The Social Implications of Rights-Based Fisheries Management in New Zealand for Some Hauraki Gulf Fishermen and their Communities
Duncan, L. S. W. (2011). The Social Implications of Rights-Based Fisheries Management in New Zealand for Some Hauraki Gulf Fishermen and their Communities (Thesis, Doctor of Philosophy (PhD)). University of Waikato, Hamilton, New Zealand.
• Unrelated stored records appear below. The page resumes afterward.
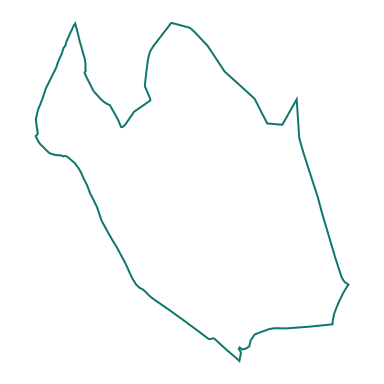 Hinboon, Khammouan, Laos (Equal Earth projection)
{"feature_id": "54806243B38020110154971", "entity_name": "Hinboon", "entity_type": "district", "adm_level": 2, "iso_a3": "LAO", "parent_name": "Laos", "parent_adm1": "Khammouan", "projection": "equal_earth", "projection_center": [104.427, 17.789], "detail": "fine", "context": "isolated", "style": "outline", "palette": "teal", "viewbox_px": 384, "rotation_deg": 0, "n_neighbors": 0, "source": "geoboundaries", "source_scale": "gbopen_adm2", "svg_char_len": 3097}
<svg xmlns="http://www.w3.org/2000/svg" viewBox="0 0 384 384"><path d="M296.7,99.3L282.3,124.8L267.2,123.4L254.5,98.6L224.5,71.4L207.6,45.8L202.2,40.1L194.4,31.8L192.3,29.9L191.1,28.8L189.8,27.9L188.5,27.4L173.9,23.5L172.5,23.2L171.7,23.1L171.2,23.0L153.6,45.8L150.6,50.6L149.7,52.7L148.6,56.8L147.9,59.9L146.4,71.6L145.0,83.8L144.9,84.6L144.8,85.3L144.9,86.2L145.1,86.9L145.5,87.7L149.9,98.1L150.2,99.3L150.3,100.1L150.3,100.5L134.0,111.8L125.4,124.5L123.4,126.3L122.2,127.1L121.7,127.2L121.3,127.1L120.9,126.7L119.7,123.7L118.4,120.6L117.1,118.0L109.8,105.0L107.2,104.0L105.6,103.0L103.7,101.7L101.4,99.7L99.1,97.3L97.7,95.7L95.8,93.6L93.9,91.5L93.2,90.4L85.5,75.2L84.9,73.6L84.7,73.1L84.6,72.6L85.3,71.2L85.8,70.6L85.4,68.7L85.5,63.7L84.6,58.3L82.6,51.6L81.6,47.6L79.9,42.1L78.3,35.4L76.7,28.9L75.2,23.6L75.0,24.0L74.1,24.9L69.9,33.8L66.3,42.0L65.3,45.7L65.3,45.8L65.2,45.8L63.7,47.8L62.8,50.1L62.0,53.2L60.3,56.9L58.5,60.9L57.4,63.8L56.7,66.3L55.2,69.8L52.8,74.4L52.0,76.2L49.4,81.3L47.5,85.2L45.8,88.5L45.0,91.0L42.3,99.3L41.1,102.1L40.3,104.4L39.0,107.2L38.0,110.1L36.9,114.5L36.4,116.9L36.0,118.0L36.0,118.9L35.9,119.2L35.9,119.4L35.9,119.5L36.0,120.0L36.1,120.3L36.1,120.6L36.1,120.8L36.1,121.3L36.1,121.8L36.1,122.0L36.2,122.4L36.2,122.7L36.3,122.8L36.3,123.0L36.3,123.6L36.3,123.8L36.3,124.0L36.4,124.5L36.5,124.8L36.6,125.2L36.6,125.3L36.6,125.8L36.6,126.0L36.6,126.3L36.7,126.5L36.8,126.6L36.9,126.8L36.9,127.0L36.8,127.5L36.8,127.8L36.9,128.0L36.9,128.3L36.9,128.5L37.0,128.6L37.2,128.8L37.2,129.0L37.3,129.3L37.3,129.6L37.4,129.8L37.3,130.0L37.2,130.1L37.1,130.3L37.1,130.5L37.2,130.8L37.3,131.1L37.4,131.4L37.5,131.4L37.5,131.5L37.5,131.8L37.5,132.0L37.6,132.3L37.6,132.5L37.7,132.9L37.6,133.0L37.6,133.3L37.7,133.7L37.6,134.0L37.5,134.4L35.6,136.1L36.4,137.6L38.8,142.2L40.4,144.4L42.2,146.0L46.1,149.9L48.3,152.2L50.0,153.4L52.2,154.1L56.2,155.1L58.6,155.2L61.1,155.4L62.0,155.8L62.6,156.2L63.3,156.3L64.5,155.9L65.6,156.1L66.7,156.5L68.4,157.6L74.7,163.0L78.8,168.6L80.7,172.0L83.7,178.6L87.0,185.0L89.0,190.4L90.0,193.2L92.1,197.1L95.5,204.0L96.9,206.9L97.9,209.6L100.1,216.4L101.6,220.7L104.4,225.9L108.3,233.0L113.0,241.1L116.7,247.1L121.9,256.8L125.9,264.3L127.5,267.9L129.6,272.7L132.3,278.4L136.0,284.3L139.0,287.4L141.2,288.6L142.8,289.5L145.1,291.4L149.8,296.2L154.0,299.4L154.7,299.9L166.5,308.1L169.0,309.8L184.6,321.0L196.3,329.7L197.3,330.4L204.6,335.9L208.7,339.0L210.3,339.1L213.2,338.2L214.5,338.8L225.8,349.2L229.6,352.4L232.7,355.1L236.6,358.4L239.4,361.0L240.6,354.8L240.9,352.6L240.2,351.0L238.8,349.0L239.5,347.5L240.9,348.3L242.2,349.5L244.3,349.1L246.7,348.1L249.3,346.3L250.7,340.3L254.6,334.6L256.1,333.9L260.9,332.1L268.8,329.2L270.8,328.8L272.8,328.4L277.3,328.2L286.0,328.4L309.1,326.7L332.4,324.3L332.8,320.7L333.1,318.7L333.6,316.9L334.2,313.7L335.8,309.3L337.1,306.2L338.7,302.3L343.5,292.4L348.4,284.5L347.3,283.8L346.3,283.1L344.9,282.2L343.5,280.5L342.5,278.8L341.4,276.6L335.2,257.5L321.8,212.3L319.4,203.3L318.0,197.8L308.2,167.7L302.8,150.7L300.3,141.9L299.4,138.3L299.1,136.4L296.7,99.3Z" fill="none" stroke="#0f766e" stroke-width="2"/></svg>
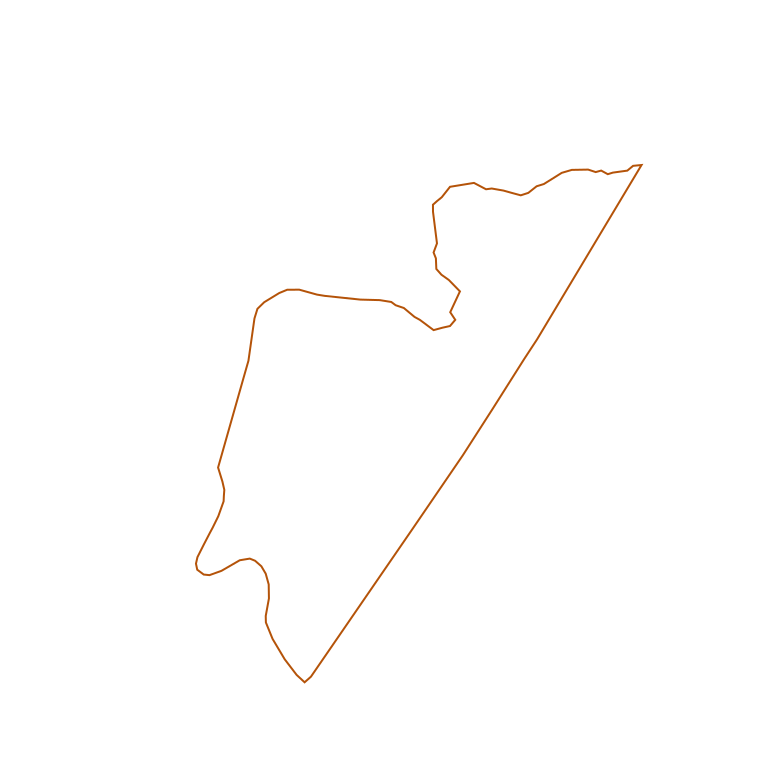 Duque Bacelar, Maranhão, Brazil, rotated 114°
{"feature_id": "56859067B60806377662282", "entity_name": "Duque Bacelar", "entity_type": "district", "adm_level": 2, "iso_a3": "BRA", "parent_name": "Brazil", "parent_adm1": "Maranhão", "projection": "mercator", "projection_center": [-43.029, -4.104], "detail": "fine", "context": "isolated", "style": "outline", "palette": "amber", "viewbox_px": 768, "rotation_deg": 114, "n_neighbors": 0, "source": "geoboundaries", "source_scale": "gbopen_adm2", "svg_char_len": 1229}
<svg xmlns="http://www.w3.org/2000/svg" viewBox="0 0 768 768"><g transform="rotate(114 384 384)"><path d="M79.2,237.8L83.4,245.2L90.1,248.5L97.8,260.9L101.3,264.9L100.7,272.4L104.3,276.8L105.1,284.7L112.0,299.5L118.8,307.5L136.3,319.3L141.3,325.0L150.7,329.9L156.0,335.8L157.3,344.0L158.7,353.5L161.6,365.1L164.6,370.0L163.7,383.6L177.0,403.9L189.9,407.2L195.2,409.9L200.3,412.2L206.7,409.3L234.0,392.8L243.7,392.2L248.1,387.7L257.6,383.0L260.8,376.0L262.6,367.1L268.5,352.3L291.5,352.7L296.4,345.0L304.2,347.3L308.8,353.5L314.6,360.6L310.8,377.4L310.3,383.4L306.5,396.8L307.3,405.4L306.1,410.7L309.1,422.0L316.5,439.9L327.6,474.0L329.6,481.6L332.3,499.8L337.3,510.8L343.5,516.7L358.0,526.7L366.8,530.2L376.8,529.0L417.9,517.3L437.7,514.5L527.8,501.6L538.9,491.9L545.7,486.8L551.3,484.8L556.4,482.8L572.2,481.6L585.1,482.1L590.5,482.5L603.7,483.3L618.1,484.0L624.6,482.7L629.6,479.1L631.4,471.2L629.6,465.7L620.8,456.5L603.7,444.1L598.1,435.6L597.9,429.9L600.4,421.9L605.4,414.9L614.0,407.8L626.7,401.9L644.0,397.7L649.9,394.9L662.2,382.1L675.9,362.7L685.3,345.5L688.8,335.2L681.1,331.7L504.8,299.0L417.1,283.0L362.9,274.7L304.2,266.1L280.8,262.3L168.8,248.7L79.2,237.8Z" fill="none" stroke="#b45309" stroke-width="2"/></g></svg>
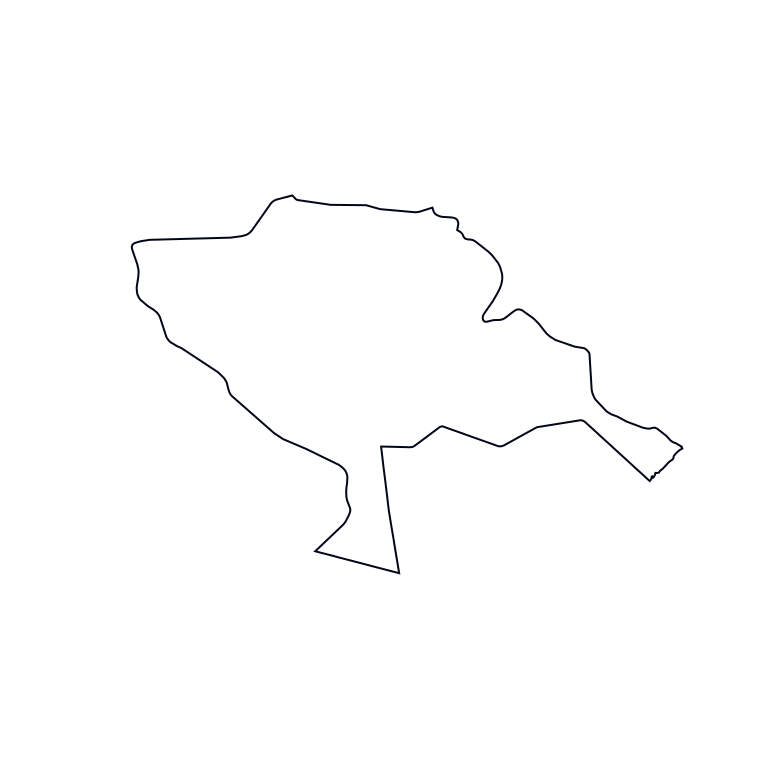 an SVG outline of Al Jawf, rotated 212°
{"feature_id": "SAU-862", "entity_name": "Al Jawf", "entity_type": "Region", "adm_level": 1, "iso_a3": "SAU", "parent_name": "Saudi Arabia", "parent_adm1": "", "projection": "natural_earth1", "projection_center": [37.819, 29.945], "detail": "fine", "context": "isolated", "style": "outline", "palette": "ink", "viewbox_px": 768, "rotation_deg": 212, "n_neighbors": 0, "source": "natural_earth", "source_scale": "10m", "svg_char_len": 3146}
<svg xmlns="http://www.w3.org/2000/svg" viewBox="0 0 768 768"><g transform="rotate(212 384 384)"><path d="M193.9,458.4L196.1,458.3L198.2,457.4L207.0,449.7L215.6,442.2L225.1,433.9L231.4,428.4L236.6,419.1L241.7,410.0L245.4,403.3L249.9,395.2L251.9,393.0L254.1,391.8L261.1,390.3L268.3,388.7L280.0,386.1L291.6,383.6L302.4,381.2L312.0,379.1L313.7,377.5L317.3,368.2L320.0,361.3L322.9,353.8L325.3,347.7L326.3,345.9L328.2,344.3L337.0,339.1L346.8,333.3L352.7,329.8L353.2,329.5L353.3,329.4L349.3,324.4L340.5,313.4L331.6,302.5L322.7,291.5L313.9,280.5L313.6,280.2L313.4,279.9L313.1,279.6L312.9,279.3L302.4,267.3L292.0,255.6L291.9,255.4L281.4,243.5L270.9,231.6L274.0,230.6L290.9,225.3L310.9,219.1L330.9,212.8L335.6,211.4L350.8,206.6L353.7,205.7L344.0,243.3L343.7,246.6L344.1,252.7L344.5,255.3L344.6,255.9L344.9,257.2L345.5,258.8L346.7,260.5L353.7,265.8L356.1,268.4L358.8,272.3L361.1,276.5L362.6,280.0L365.3,285.0L366.7,286.9L368.5,288.4L370.2,289.6L372.0,290.4L375.7,291.2L379.5,291.5L415.5,287.7L440.4,283.8L451.1,284.1L505.7,293.0L508.4,293.7L510.3,294.8L512.3,296.3L518.2,301.9L520.3,303.1L523.0,304.3L530.7,306.0L574.9,307.1L579.7,306.4L587.6,306.3L590.7,307.2L593.4,308.5L609.6,322.1L611.8,323.3L614.5,324.3L618.9,324.9L625.5,324.9L635.0,326.3L637.4,327.2L640.5,329.2L642.1,331.0L644.2,333.7L645.2,335.4L649.0,344.3L651.3,348.7L652.8,350.8L656.7,354.8L669.0,364.8L670.5,366.5L671.1,368.5L670.7,370.4L669.3,372.5L665.7,376.4L659.1,382.1L591.7,426.8L583.0,434.0L581.1,436.0L579.5,438.0L578.4,440.1L577.8,442.2L577.4,444.3L575.6,477.1L575.5,477.8L575.2,479.2L574.4,481.1L573.1,483.2L561.7,495.3L556.6,494.0L554.8,494.2L524.1,507.7L494.0,526.1L479.8,530.3L449.1,545.9L447.1,547.2L445.3,548.8L436.4,559.2L433.2,556.5L432.1,555.9L430.6,555.4L428.6,555.3L425.7,555.7L423.4,556.5L414.9,561.1L412.8,561.9L410.8,562.3L408.9,562.0L407.1,560.7L405.8,559.2L403.5,553.3L399.9,553.4L398.4,553.2L396.7,552.5L394.0,550.8L392.1,550.3L389.4,551.1L387.3,552.3L384.6,553.2L381.7,553.3L365.4,551.5L360.4,550.4L351.4,547.1L347.6,544.8L342.3,540.0L340.8,538.0L339.5,536.0L338.6,534.0L337.3,530.6L336.4,526.4L335.9,520.7L335.6,512.1L336.4,496.2L336.1,493.9L335.1,492.0L333.6,490.7L331.9,490.2L330.1,491.0L325.1,496.1L319.6,499.8L318.0,501.4L316.7,503.3L315.8,505.4L312.5,514.4L311.5,516.4L310.2,518.1L308.2,519.2L306.0,519.7L292.0,518.8L285.2,517.3L272.9,512.9L268.2,512.2L261.8,512.2L242.2,516.7L233.3,520.4L232.0,520.5L230.0,520.3L226.7,519.2L226.1,518.8L225.6,518.3L204.8,489.1L202.2,486.5L198.5,483.9L196.6,482.9L180.7,478.7L175.4,478.7L169.0,480.0L158.2,480.7L141.5,484.1L138.0,485.3L135.2,486.8L132.4,489.7L131.0,490.5L129.0,490.9L117.4,489.7L110.8,487.9L108.0,487.8L105.2,488.4L98.4,488.6L98.3,488.1L96.9,487.6L96.9,487.0L98.2,484.8L99.5,480.7L100.1,476.6L99.2,474.1L99.3,472.7L100.2,470.9L101.0,468.8L102.7,459.9L103.1,458.7L104.0,456.4L103.9,455.8L104.0,454.4L104.8,453.6L106.7,452.5L106.1,450.8L105.9,448.6L106.2,447.2L107.2,447.8L107.3,447.4L107.3,447.2L107.8,447.1L107.2,445.6L107.0,444.0L107.3,442.5L116.3,444.2L125.9,445.9L138.6,448.3L149.8,450.3L161.9,452.6L171.5,454.3L176.1,455.2L185.4,456.9L193.9,458.4Z" fill="none" stroke="#020617" stroke-width="2"/></g></svg>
Retrieved from https://hdl.handle.net/10289/5318
Permanent Research Commons link: https://hdl.handle.net/10289/5318
This dissertation examines the social implications of a neoliberal `rights-based‘, fisheries management system introduced in New Zealand on 1 October 1986 in the form of the Quota Management System (QMS) using Individual Transferable Quotas (ITQs). Ongoing biological and economic monitoring has endeavoured to ensure the status of fish and the well-being of the industry but relatively little social research on the fishermen and their communities. This thesis begins to address this discrepancy. It considers four ―components, The Fishing, now Seafood, Industry (corporates), Fisheries Management (MAF/MFish), which have more market and national perspectives respectively, often influenced by international considerations, while social implications impinge more particularly on Fishermen and their Communities, both generally having more local perspectives. Communities, mainly Waiheke Island (my own community) but with reference to Coromandel, and Leigh, that had been active in the Hauraki Gulf snapper fishery before the QMS, were selected, initially as case studies but later as less distinctive variants. The dissertation argues that permitting the `Big Boats‘ on the coast constructed a crisis which was aggravated by loan schemes. The exclusion of the part-timers and aggregation of quota to the corporates has deprived coastal communities. Once they had access to fish through rights of propinquity and usufruct for livelihood and food. Now access to fish is commodified and controlled by corporates supplying an international market. Some fishermen retained their own quota, are passionate and debt free: others are contractors and financially marginal so that what was once an expressive vocation is now a more instrumental and in many cases marginal job. For social justice the QMS must provide better livelihoods for fishermen and better access to fresh locally caught fish at a fair affordable price for local consumers, especially in coastal communities.